For the past 14 years since he co-founded Clearlake, Feliciano has put two values above all else at his investment firm: Teamwork and Honesty. “The importance of a team is to make the other people around you, the person to your right and the person to your left, better.” He references Michael Jordan’s success when giving young proteges pep talks imparting that there will always be a hotshot investor who wants to succeed selfishly—but that approach will never work at Clearlake. If someone is not making the team better through cooperation, hard work, and positivity, they simply will not be a fit. Just as important as being part of a supportive team, a core part of the Clearlake culture is to be brutally honest and constantly embrace mistakes as opportunities to improve one’s work. “Understanding and dissecting, trying to analyze your failures or the situations where you haven’t done as well, and trying to make sure you’re not repeating those same mistakes is critical for continuous improvement and growth.”

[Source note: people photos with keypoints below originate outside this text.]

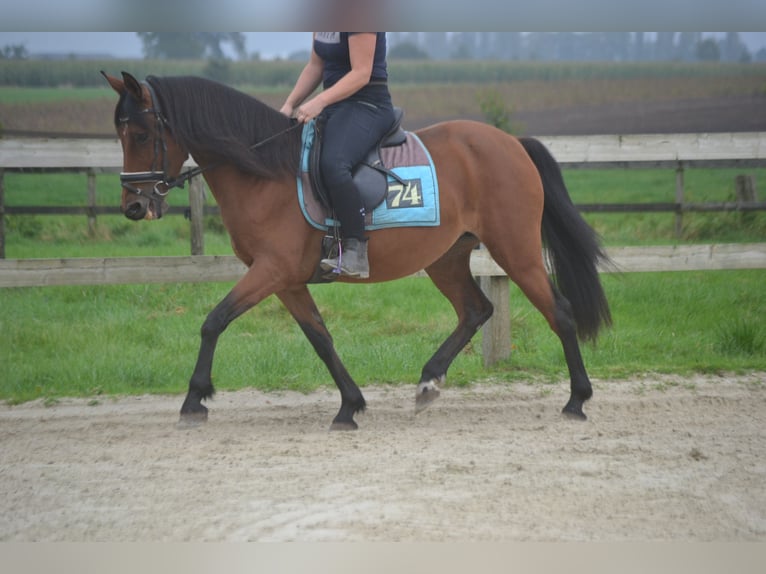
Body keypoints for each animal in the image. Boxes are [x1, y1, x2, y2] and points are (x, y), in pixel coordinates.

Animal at [105, 72, 616, 430]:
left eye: (142, 135)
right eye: (121, 135)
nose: (133, 206)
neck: (265, 171)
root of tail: (511, 143)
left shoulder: (270, 271)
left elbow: (213, 322)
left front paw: (194, 399)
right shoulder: (286, 280)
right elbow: (320, 338)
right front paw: (350, 405)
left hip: (516, 250)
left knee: (559, 312)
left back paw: (577, 400)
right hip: (446, 258)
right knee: (476, 309)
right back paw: (428, 381)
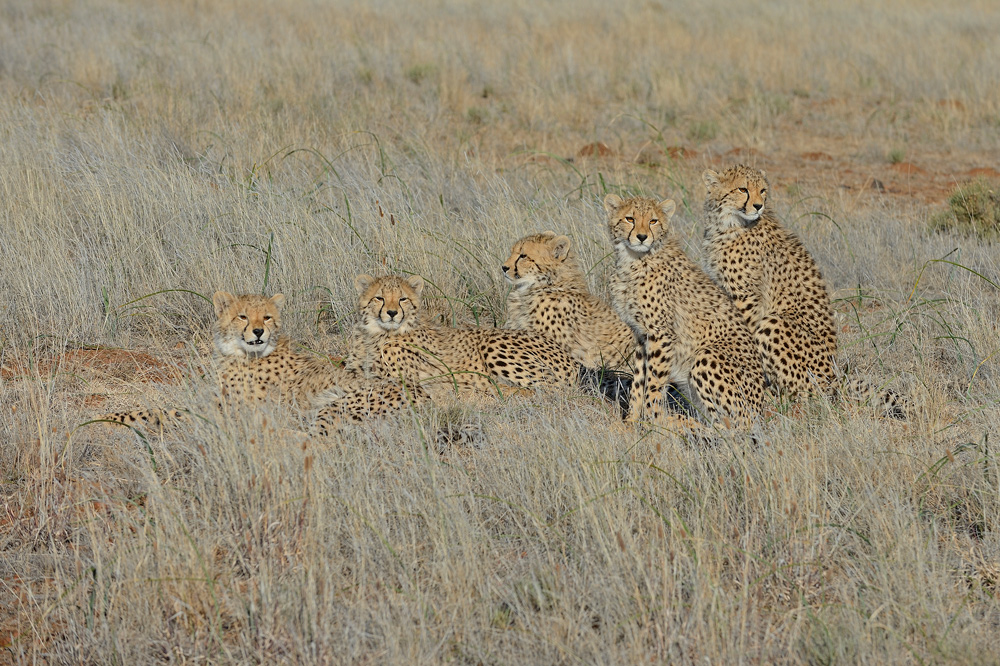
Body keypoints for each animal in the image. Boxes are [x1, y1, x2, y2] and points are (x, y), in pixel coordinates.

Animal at [103, 290, 428, 430]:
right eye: (243, 316)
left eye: (268, 317)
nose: (259, 331)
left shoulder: (227, 412)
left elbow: (161, 412)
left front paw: (113, 417)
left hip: (335, 406)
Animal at [350, 272, 584, 402]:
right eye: (379, 298)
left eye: (403, 299)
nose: (391, 313)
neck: (379, 333)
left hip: (493, 344)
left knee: (551, 389)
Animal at [600, 192, 764, 426]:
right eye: (629, 219)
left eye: (653, 221)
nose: (641, 237)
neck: (633, 260)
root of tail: (759, 411)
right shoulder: (642, 335)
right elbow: (639, 381)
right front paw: (631, 421)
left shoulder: (662, 335)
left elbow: (653, 383)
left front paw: (653, 422)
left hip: (705, 356)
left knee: (727, 426)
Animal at [704, 163, 908, 416]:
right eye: (743, 189)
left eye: (762, 190)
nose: (759, 206)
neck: (728, 222)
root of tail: (833, 375)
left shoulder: (747, 298)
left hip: (774, 322)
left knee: (809, 394)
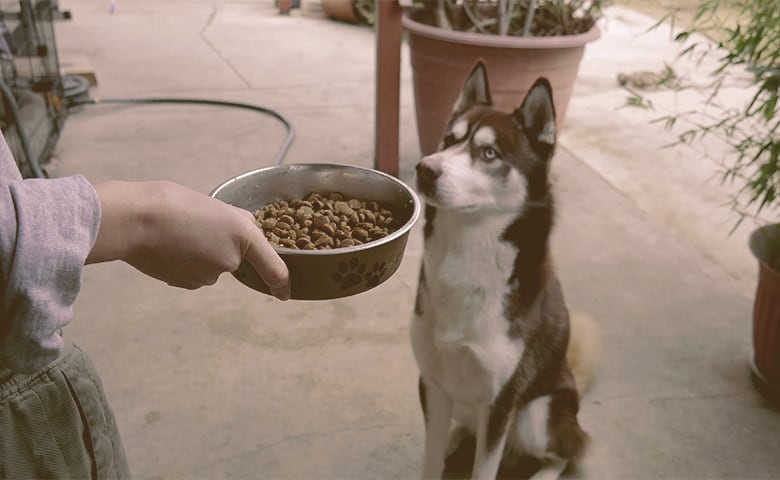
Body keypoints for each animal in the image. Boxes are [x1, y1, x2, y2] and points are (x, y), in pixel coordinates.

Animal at [412, 61, 600, 480]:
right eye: (448, 139)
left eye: (488, 152)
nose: (424, 169)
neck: (467, 255)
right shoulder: (433, 382)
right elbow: (429, 459)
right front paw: (437, 456)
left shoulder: (501, 402)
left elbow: (484, 470)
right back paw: (455, 440)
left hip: (535, 415)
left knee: (570, 450)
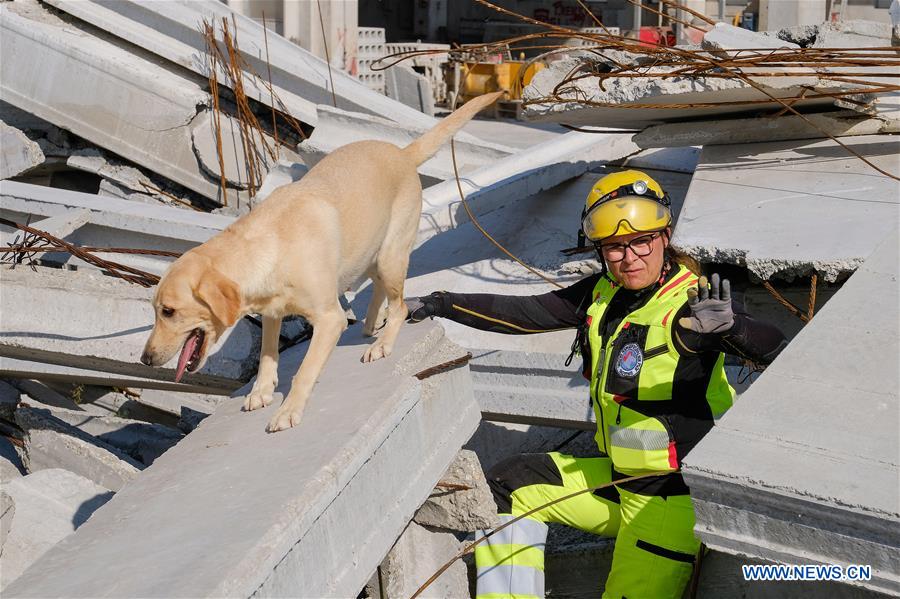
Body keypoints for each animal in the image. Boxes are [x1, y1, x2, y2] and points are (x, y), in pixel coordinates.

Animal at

It’s clear that Feliciano is a leader not only in the world of private equity but also in civic engagement and philanthropy. As an entrepreneur and optimist at heart, he sees Latinos as a vital part of American society who are on their way to reaching their full economic potential. “As best said by one of my heroes, Cesar Chavez, ‘We cannot seek achievement for ourselves and forget about progress and prosperity for our community… Our ambitions must be broad enough to include the aspirations and needs of others, for their sake and for our own.’ This is particularly important now when minority communities are threatened by the combination of a health crisis as well as persistent economic and social inequities.”

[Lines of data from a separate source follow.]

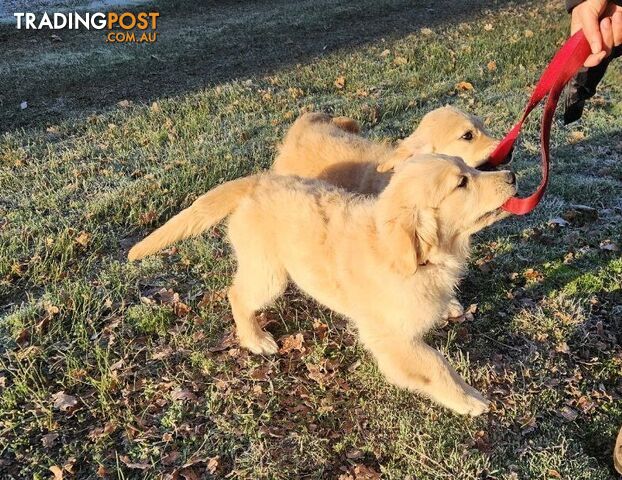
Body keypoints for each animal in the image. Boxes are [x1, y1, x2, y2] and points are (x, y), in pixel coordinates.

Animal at [129, 155, 520, 416]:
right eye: (461, 183)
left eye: (469, 168)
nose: (513, 175)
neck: (413, 258)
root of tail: (257, 181)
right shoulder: (389, 341)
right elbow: (437, 363)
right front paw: (467, 399)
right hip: (269, 274)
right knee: (237, 294)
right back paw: (255, 339)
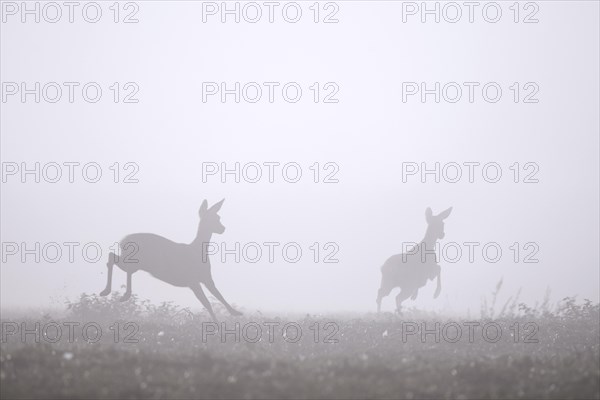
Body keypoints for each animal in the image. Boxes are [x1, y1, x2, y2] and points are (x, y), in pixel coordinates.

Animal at [99, 199, 243, 322]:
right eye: (214, 218)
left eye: (218, 217)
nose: (223, 228)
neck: (197, 251)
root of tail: (123, 241)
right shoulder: (192, 280)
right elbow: (207, 303)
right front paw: (217, 325)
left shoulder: (206, 277)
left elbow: (218, 295)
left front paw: (236, 313)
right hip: (137, 260)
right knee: (115, 260)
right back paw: (118, 293)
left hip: (137, 262)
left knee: (114, 259)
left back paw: (113, 293)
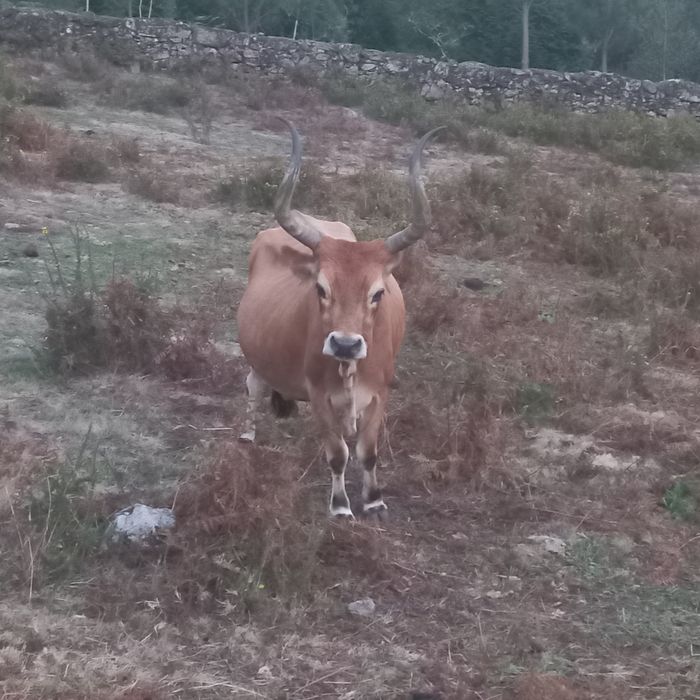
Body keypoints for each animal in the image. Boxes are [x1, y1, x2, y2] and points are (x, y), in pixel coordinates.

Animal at [237, 120, 442, 518]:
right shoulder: (319, 397)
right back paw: (248, 434)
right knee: (254, 387)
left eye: (377, 293)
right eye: (321, 288)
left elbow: (368, 452)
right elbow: (337, 454)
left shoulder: (379, 396)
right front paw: (341, 505)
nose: (345, 344)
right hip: (256, 358)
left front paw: (374, 500)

This is where the idea of empowerment plays into Feliciano’s ideals. He believes the Latino community will become a more empowered voice in the American economic landscape through its consumer power, its high level of entrepreneurship, and via the investment success of Latino-led firms. The Latino community is gaining power by voting with their dollar, and their point of view is starting to be noticed by American corporations targeting them as a valuable consumer market. Young Latino entrepreneurs today are also as well-versed in business operations and management as any other cohort, but the road is a challenging one for even the most accomplished and experienced. Notably, Feliciano has long promoted the idea that investment prowess does not have a color, gender, or ethnicity. He strongly believes that Latino-led investment firms are every bit as capable of producing incredible returns for their investors as any others out in the investment management industry—if only they are allowed the opportunity to tap into institutional capital. “There are challenges ahead, but our community has never shied away from hard work.”

Through its four key priorities, Education, Empowerment, Entrepreneurship, and Equal Opportunity, the Kwanza Jones and José E. Feliciano SUPERCHARGED Initiative seeks to invest in the future of those whose pathway to success has not been easy or fair. Feliciano’s own story is a story of success despite adversity. In this unlikely story, a young boy from a modest family in Puerto Rico is using the power and capital gained from investing in himself, and his industry-leading investment returns, to help others realize their own dreams. Certainly, a tough act to follow for anyone, but as a fellow mountain climbing enthusiast, I can confidently presume José E. Feliciano’s journey is far from over.